Up until the 1930s, all lacrosse was played on large fields outdoors. The owners of Canadian ice hockey arenas invented a reduced-size version of the game, called box lacrosse, as a means to make more profit from their arena investments, and because severe winter weather in many areas limits outdoor play.

Since 1985, when the Canadian University Field Lacrosse Association (CUFLA) began operating a collegiate men’s league, field lacrosse has witnessed a revival in Canada. There are now 12 varsity teams. In 1994, Canada declared lacrosse its national summer sport in the National Sports Act.

In 1987, a men’s professional box lacrosse league was started, called the Eagle Pro Box Lacrosse League. This league changed its name to the Major Indoor Lacrosse League, then later to the National Lacrosse League. It grew to encompass men’s lacrosse clubs in 14 cities throughout the United States and Canada.
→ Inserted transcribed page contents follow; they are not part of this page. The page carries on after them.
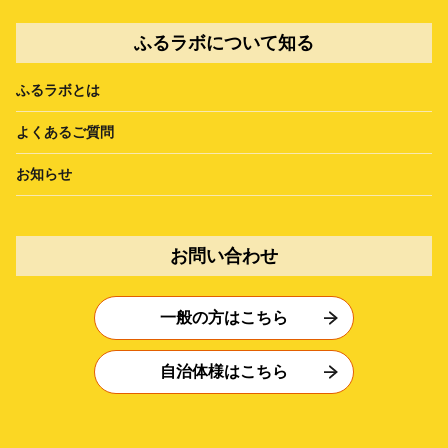
ふるラボについて知る
ふるラボとは
よくあるご質問
お知らせ
お問い合わせ
一般の方はこちら
自治体様はこちら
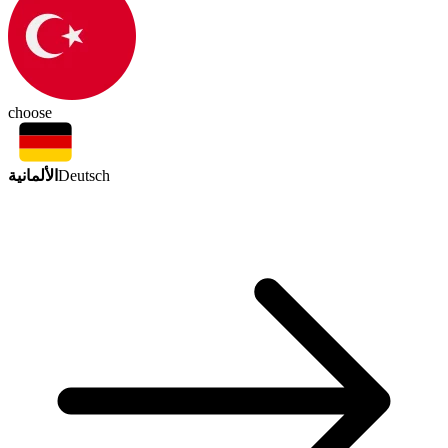
choose
الألمانية
Deutsch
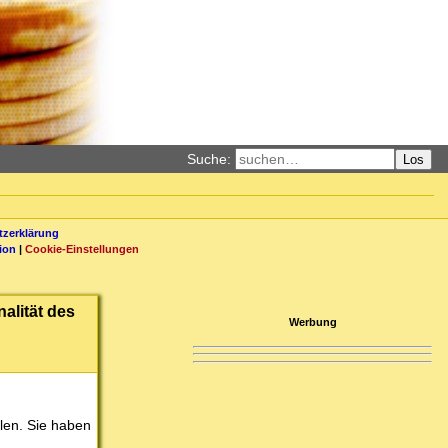
Suche:
Los
zerklärung
ion
|
Cookie-Einstellungen
alität des
Werbung
llen. Sie haben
Box lacrosse is played by teams of six on a hockey rink where the ice has been removed or covered by artificial turf, or in an indoor soccer or lacrosse field. The enclosed playing area is called a box, in contrast to the open playing field of the traditional game. This version of the game was introduced in the 1930s to promote business for hockey arenas, and within several years had nearly supplanted field lacrosse in Canada.

Box lacrosse is played at the highest level by the Senior A divisions of the Canadian Lacrosse Association and the National Lacrosse League (NLL). The National Lacrosse League employs some minor rule changes from the Canadian Lacrosse Association (CLA) rules. Notably, the games are played during the winter. The NLL games consist of four fifteen-minute quarters compared with three periods of twenty minutes each (similar to ice hockey) in CLA games (multiple 15-minute OT periods for tied games, until whoever scores first). NLL players may use only sticks with hollow shafts, while CLA permits solid wooden sticks.

The goals in box lacrosse are much smaller than field lacrosse, traditionally 4 ft (1.2 m) wide by 4 ft (1.2 m) tall in box, and 4.6 ft (1.4 m) wide by 4 ft (1.2 m) tall in the NLL. Also, the goaltender wears much more protective padding, including a massive chest protector and armguard combination known as “uppers”, large shin guards known as leg pads (both of which must follow strict measurement guidelines), and ice hockey-style masks or lacrosse helmets. Also, at the professional level, box lacrosse goaltenders often use traditional wooden sticks outside of the NLL, which does not allow wooden sticks. This makes Box Lacrosse faster and rougher than the traditional Field Lacrosse.

The style of the game is quick, accelerated by the close confines of the floor and a shot clock. The shot clock requires the attacking team to take a shot on goal within 30 seconds of gaining possession of the ball. In addition, players must advance the ball from their own defensive end to the offensive side of the floor within 10 seconds.

For most penalties, the offending player is sent to the penalty box and his team has to play without him (thus lacking one player) for a short amount of time. Most penalties last for two minutes, unless a five-minute major penalty has been assessed.